4.2.3 Le contrat d'architecture

Le contrat d'architecture établit les relations entre le comité d'architecture et toutes les parties prenantes impliquées dans le cadre d'un chantier d'architecture. Il formalise les attentes, les contraintes, les objectifs à respecter ainsi que les moyens de mesures appropriés.

Le contrat intervient à plusieurs points du cycle ADM :

  • Tout d'abord en phase A, entre le sponsor et le comité d'architecture, qui fixe le plan, les objectifs du cycle ADM : livrables, l'organisation, jalons, indicateurs clés. On retrouve le contenu du livrable « Définition du chantier d'architecture » (Statement of Architecture Work).
  • Ensuite en phase F : l'élaboration des contrats d'architecture passés avec les projets d'implémentation.
  • Et enfin en phase G : la validation et la signature de ces contrats. 4.2.4 Les revues de conformité

Activité majeure du comité d'architecture, les revues de conformité permettent d'évaluer l'adéquation des solutions vis-à-vis des règles générales et des contrats passés avec les projets de mise en oeuvre. Les revues sont réalisées à l'aide de listes de contrôle précises, de façon à objectiver les résultats.

TOGAF fournit un exemple de liste de contrôle détaillée de près de 200 questions types, organisées en huit thèmes majeurs1 :

  • Matériel et système d'exploitation,
  • Services logiciels et middleware,
  • Applications,
  • Gestion des informations,
  • Sécurité,
  • Gestion du système d'information,
  • Contrôle de l'architecture globale du système,
  • Contrôle des méthodes et des outils.

L'organisation de ces revues est également détaillée sous la forme d'un processus dédié, qui explicite la démarche et le rôle de chaque intervenant.

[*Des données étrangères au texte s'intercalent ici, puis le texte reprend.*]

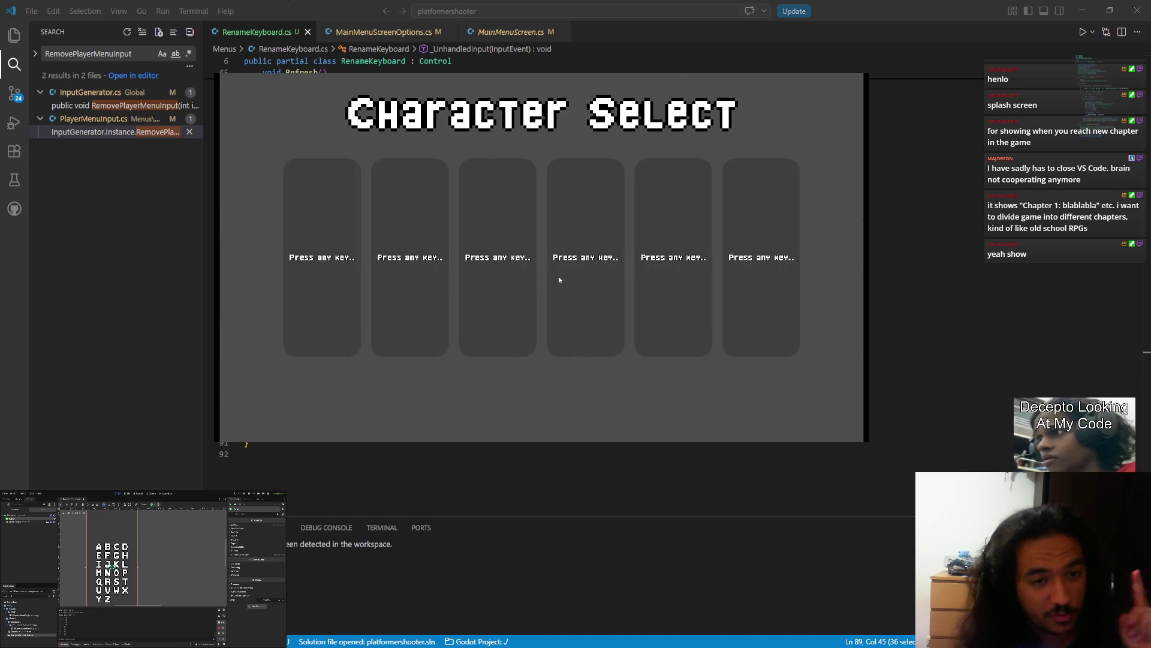
key(Return)
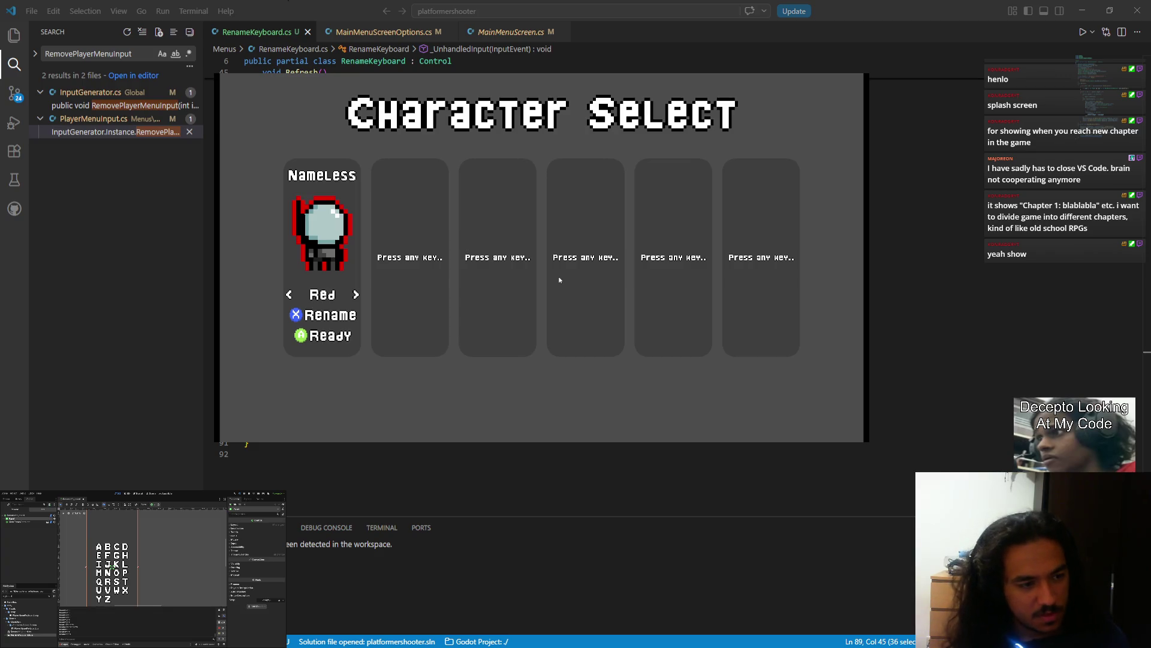
key(Return)
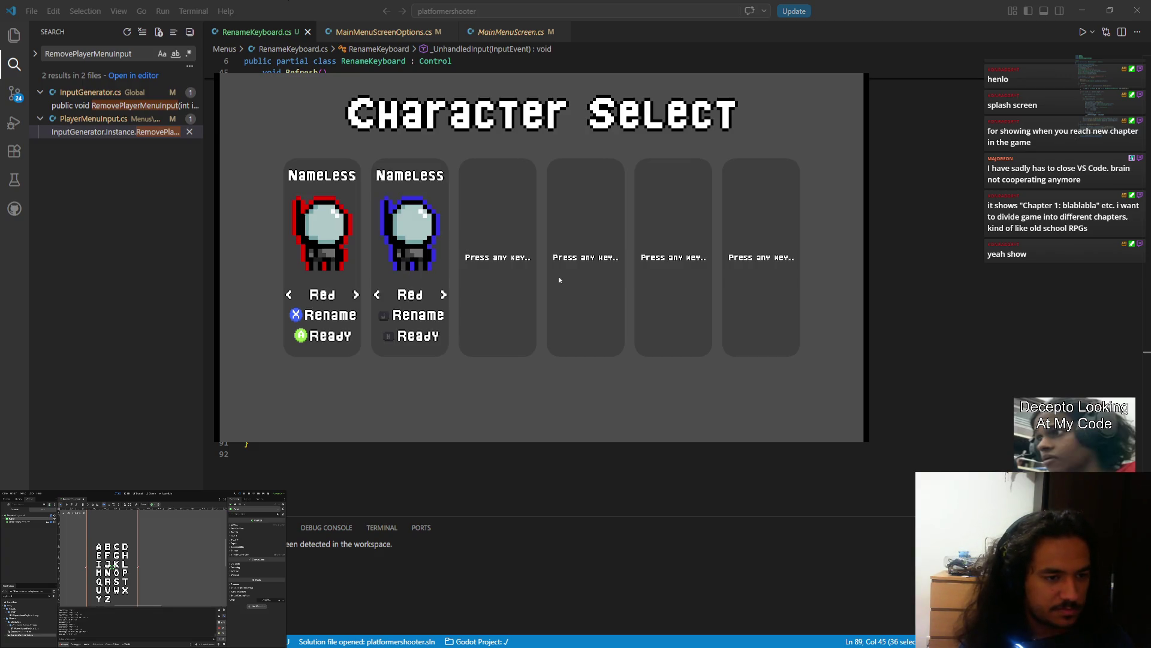
key(Right)
key(Return)
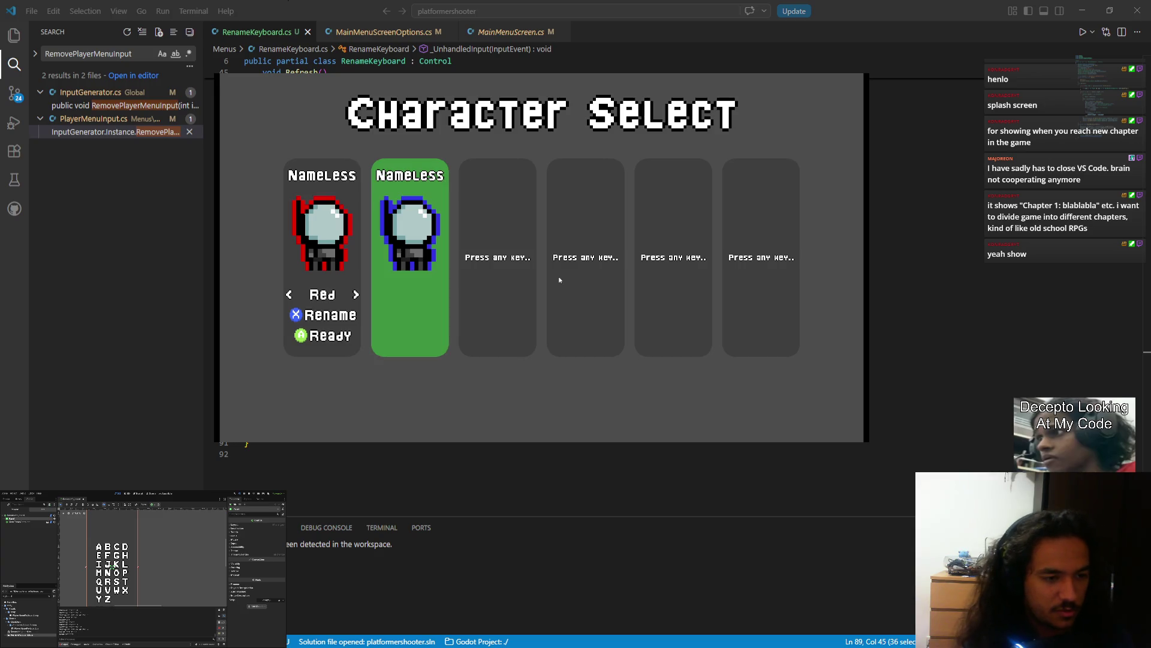
key(Escape)
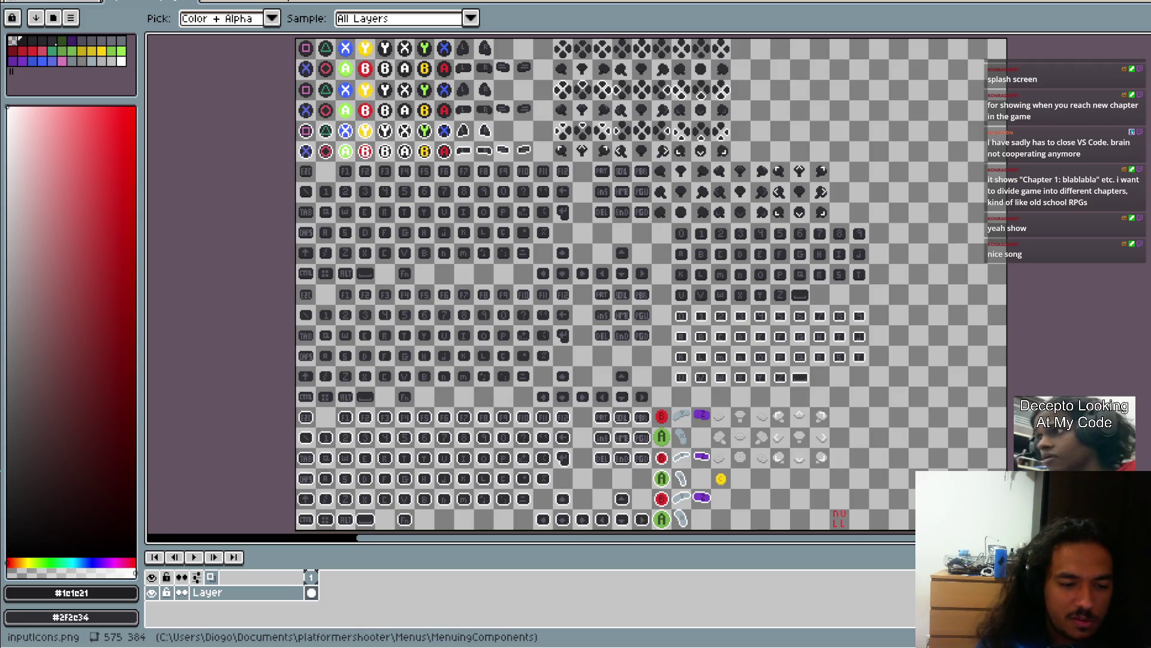
- Pan and zoom across the inputIcons.png sheet to inspect the PlayStation and keyboard icons
drag(475, 118, 431, 200)
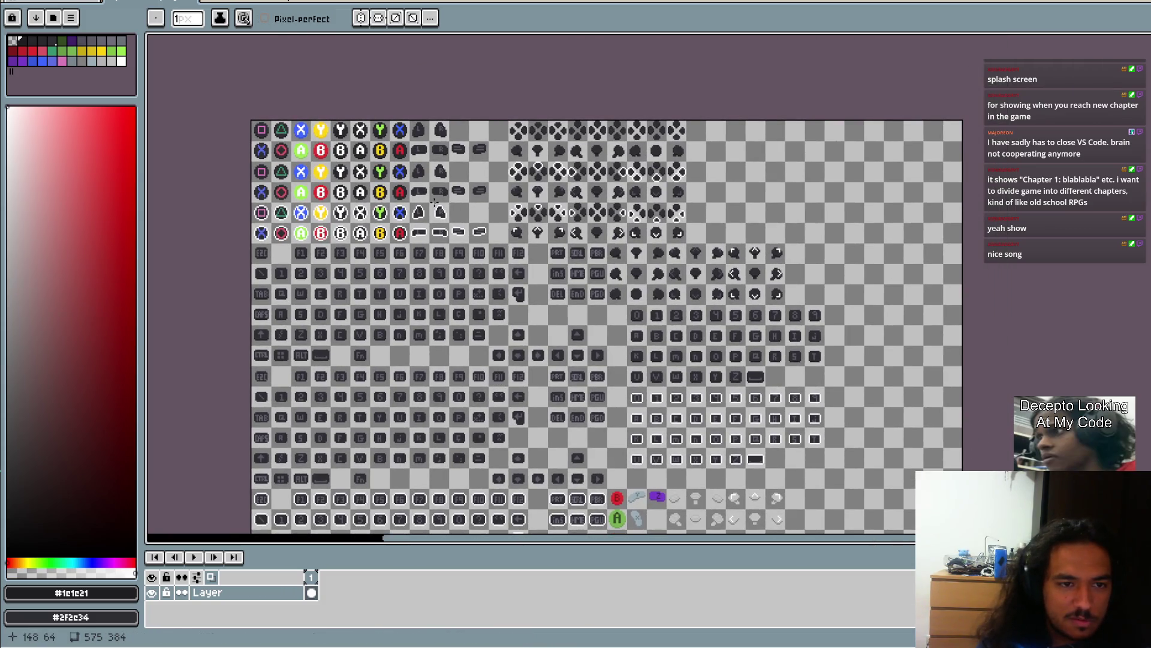
scroll(538, 192, up, 3)
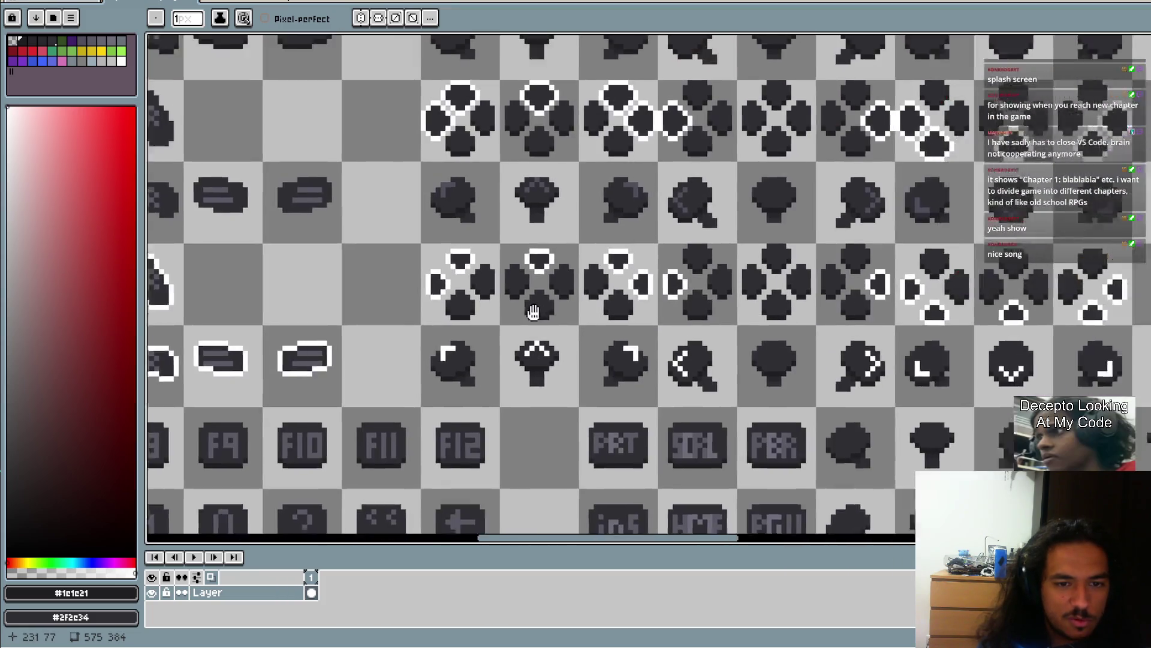
scroll(534, 311, down, 3)
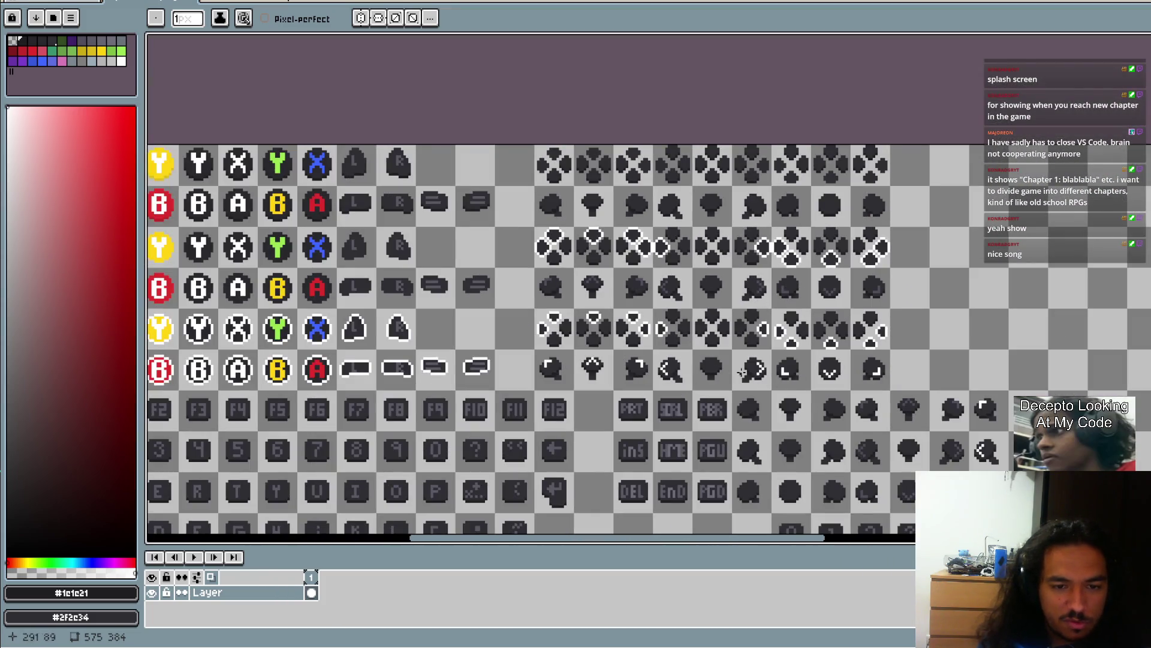
mouse_move(742, 371)
mouse_down()
mouse_move(759, 331)
mouse_move(809, 303)
mouse_move(807, 323)
mouse_up()
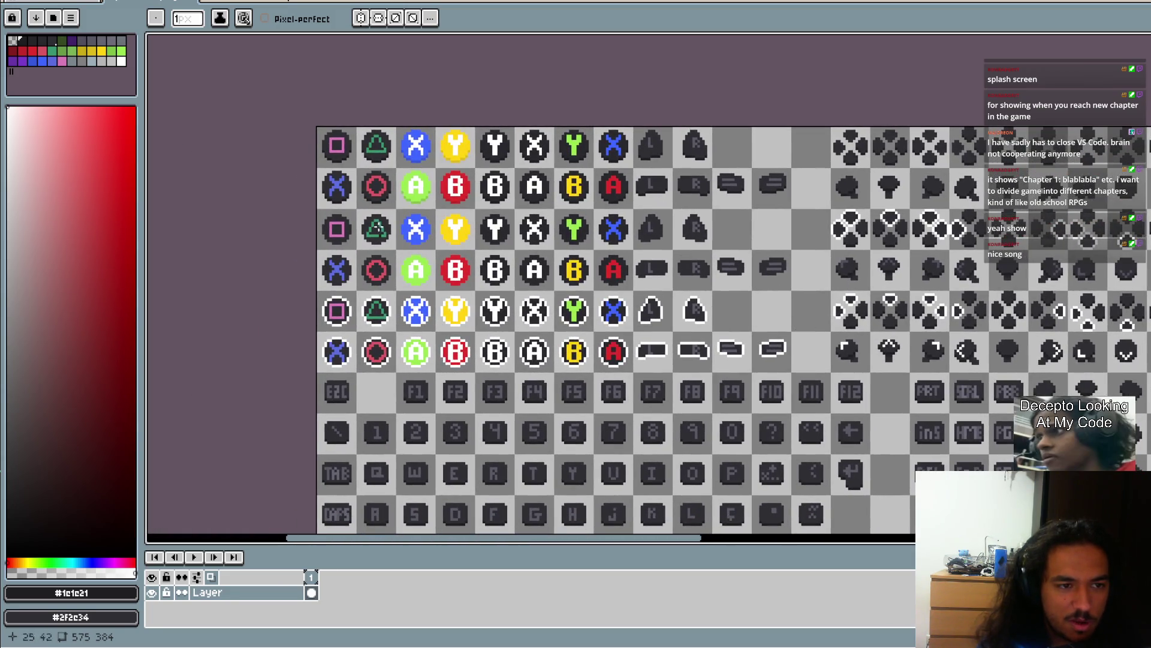
drag(799, 282, 578, 198)
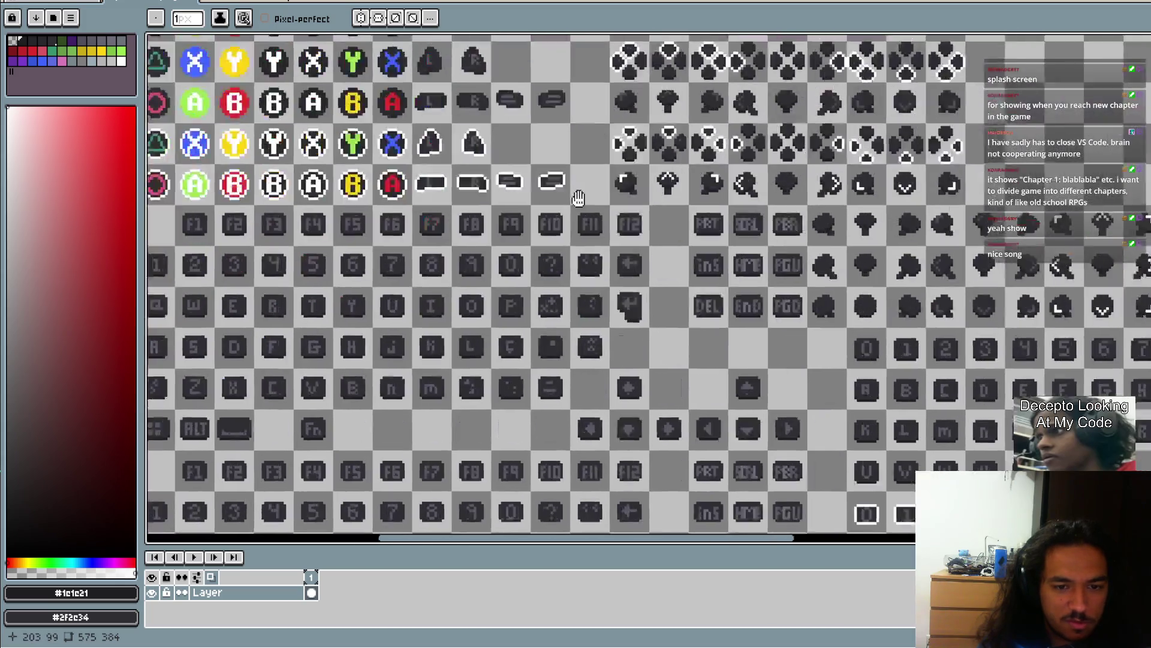
scroll(778, 306, down, 5)
scroll(564, 264, up, 8)
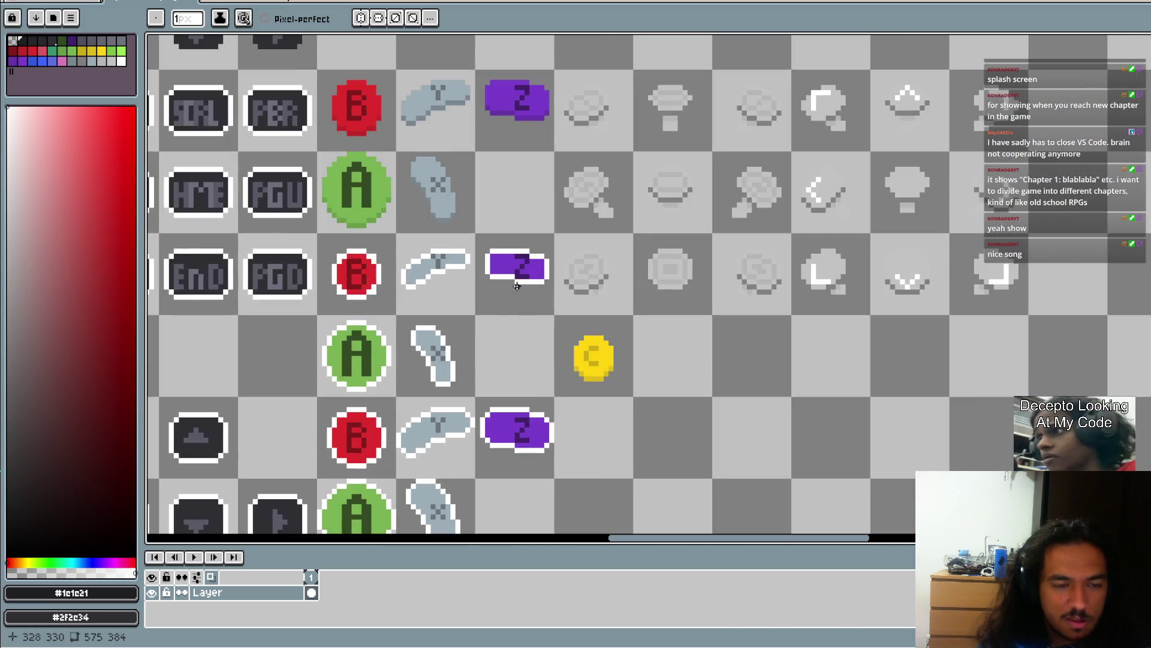
scroll(546, 291, down, 5)
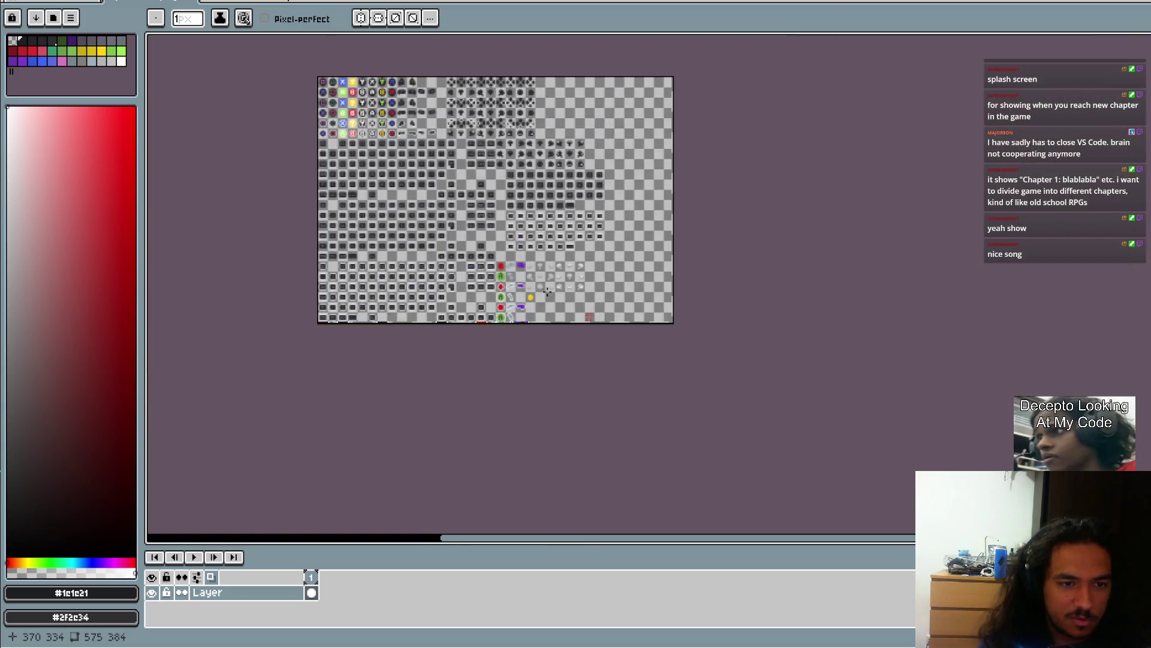
scroll(547, 290, up, 6)
scroll(708, 221, down, 4)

4.2.5 La « bonne » gouvernance

Tous ces points que l'on vient d'aborder constituent la base de travail dans la mise en oeuvre d'une gouvernance de l'architecture d'entreprise. Cependant, sa concrétisation se heurte à certaines difficultés. Nous avons évoqué plus haut la principale d'entre elles : la dichotomie entre la vision stratégique et la réalité des équipes de terrain. Une organisation « désincarnée » et inaccessible, coupée des unités opérationnelles ne fera que conforter cette tendance.

Une approche plus pragmatique favorisera une collaboration plus étroite du comité d'architecture avec les équipes. Par exemple, la participation active des architectes d'entreprise dans l'élaboration des choix, sans se limiter à un rôle de validation a posteriori. Cette participation peut aller jusqu'à l'intégration temporaire d'architectes d'entreprise au sein des équipes. Cette organisation apporte deux avantages : d'une part, le chef de projet trouve un intérêt dans le renforcement de son équipe sans grever son budget. D'autre part, le retour d'expérience vers le comité d'architecture, qui peut s'adapter et réagir en temps réel en fonction des réalités du terrain.

Une communication efficace constitue l'autre axe de travail. Un soin particulier doit être apporté à la diffusion des éléments stratégiques dans le référentiel d'archi­tecture. La qualité des informations (lisibilité, disponibilité, pertinence, structure) conditionne l'efficacité de son utilisation. Patterns, guides, méthodes, exemples, seront d'autant plus acceptés s'ils fournissent une réelle valeur ajoutée et une aide concrète aux équipes opérationnelles.

Plus généralement, trouver les moyens pratiques pour rapprocher les points de vue est essentiel pour atteindre des résultats probants. Un véritable engagement des architectes d'entreprise dans les projets opérationnels y contribue largement : il s'agit de passer d'un mode purement contractuel à une collaboration plus dynamique.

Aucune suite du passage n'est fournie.